While I don't use hosts_access myself, something you wrote above just caught my eye:
I read that hosts.allow need to see a new line character.
Say, what!!!??!!

OK. I'm going to take a wild guess that you have done some manual edit gyrations with your hosts.* files to add control characters, and that is the root cause of your problem.

Text editors (vi, mg, emacs, vim, ... and the bazillion X-based ones) on Unix-like systems will automatically place newline bytes at the end of a line. As will echo(1), typically used with > or >> in a shell to put text in a file.

It's just a guess, of course.


Now, I don't use hosts_access. Never have, never will. If I want to filter any packets, in -or- out, by IP address, I use PF. That is common practice, best practice, and my recommendation.

PF is most commonly used when OpenBSD is deployed as a router/firewall, but you can use it on destination servers and on workstations. The PF User's Guide, which is part of the FAQ, starts here.


There are many choices for authentication. Both Pubic Key and Challenge/Response (used with s/key) are enabled by default, and I use both. I prefer PKA, because with SSH it is easy and simple to use.
As an example, with OpenSSH's PKA tools, I could give you, and only you, shell access to a server of mine by trading information in this thread, publicly. You would create a key pair on your machine. One key is public, the other, private. You post the public key in the thread. I create an account that authorizes the ssh(1) client that uses that public key (matched mathematically to the private half you keep private), and give you the domain name or IP address of the server. No passwords are shared. Nothing passed between us in private. That public key is tied to your private key, which you keep. Only someone with that private key-half is authorized to use the account, as the authentication is two-way, requiring mathematical proof you have the private key.
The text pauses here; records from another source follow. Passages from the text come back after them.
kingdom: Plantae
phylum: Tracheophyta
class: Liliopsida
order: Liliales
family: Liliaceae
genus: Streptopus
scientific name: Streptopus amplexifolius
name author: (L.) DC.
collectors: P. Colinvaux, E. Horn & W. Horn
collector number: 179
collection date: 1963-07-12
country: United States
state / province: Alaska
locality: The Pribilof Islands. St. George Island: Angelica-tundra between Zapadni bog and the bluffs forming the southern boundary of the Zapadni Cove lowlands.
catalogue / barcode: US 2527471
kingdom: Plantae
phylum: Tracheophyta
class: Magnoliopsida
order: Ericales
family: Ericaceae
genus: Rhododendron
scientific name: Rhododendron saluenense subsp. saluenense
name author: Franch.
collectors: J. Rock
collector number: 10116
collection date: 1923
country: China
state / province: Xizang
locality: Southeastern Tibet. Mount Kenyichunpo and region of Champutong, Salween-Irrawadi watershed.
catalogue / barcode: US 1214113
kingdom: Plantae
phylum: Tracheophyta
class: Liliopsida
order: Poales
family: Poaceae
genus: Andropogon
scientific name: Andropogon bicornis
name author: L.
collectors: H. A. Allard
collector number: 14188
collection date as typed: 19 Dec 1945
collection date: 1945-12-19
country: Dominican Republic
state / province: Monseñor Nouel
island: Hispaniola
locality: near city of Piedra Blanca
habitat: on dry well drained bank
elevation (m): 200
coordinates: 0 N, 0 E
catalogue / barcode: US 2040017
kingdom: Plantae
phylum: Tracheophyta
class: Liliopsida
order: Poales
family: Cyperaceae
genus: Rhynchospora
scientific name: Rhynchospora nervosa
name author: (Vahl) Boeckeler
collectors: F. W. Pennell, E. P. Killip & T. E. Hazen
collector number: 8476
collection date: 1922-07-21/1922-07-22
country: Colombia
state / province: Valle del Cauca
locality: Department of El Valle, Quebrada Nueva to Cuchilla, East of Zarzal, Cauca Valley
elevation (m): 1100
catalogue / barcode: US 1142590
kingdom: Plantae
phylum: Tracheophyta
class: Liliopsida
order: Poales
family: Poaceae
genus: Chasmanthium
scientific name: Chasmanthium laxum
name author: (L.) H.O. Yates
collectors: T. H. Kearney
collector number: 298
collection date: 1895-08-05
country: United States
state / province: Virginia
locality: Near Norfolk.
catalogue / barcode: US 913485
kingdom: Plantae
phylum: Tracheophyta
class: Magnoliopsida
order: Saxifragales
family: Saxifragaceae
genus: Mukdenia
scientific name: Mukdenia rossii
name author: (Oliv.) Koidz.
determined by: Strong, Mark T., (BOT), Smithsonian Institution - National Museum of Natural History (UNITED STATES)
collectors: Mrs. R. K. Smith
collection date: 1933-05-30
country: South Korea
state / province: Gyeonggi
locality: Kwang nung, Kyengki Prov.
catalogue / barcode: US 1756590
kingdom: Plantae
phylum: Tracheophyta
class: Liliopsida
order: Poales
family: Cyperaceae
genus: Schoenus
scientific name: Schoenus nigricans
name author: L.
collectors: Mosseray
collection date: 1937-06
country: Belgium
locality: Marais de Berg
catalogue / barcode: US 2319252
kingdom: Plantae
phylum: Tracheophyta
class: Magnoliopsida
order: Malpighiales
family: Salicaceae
You can also protect the key pair with a pass phrase, which should meet any commercial security standards for authentication: two things are needed to log in: 1) something you have -- the private key, and 2) something you know -- the matching passphrase.
I also use s/key, for times where I do not have a private key available -- public computers, other people's computers, whatever. I do not fear keyloggers, even in public settings, because each login requires a unique passphrase. It's a one-time-use pad. I won't type anything private while on them, while logged in, for fear of those keyloggers. But the login? No worries.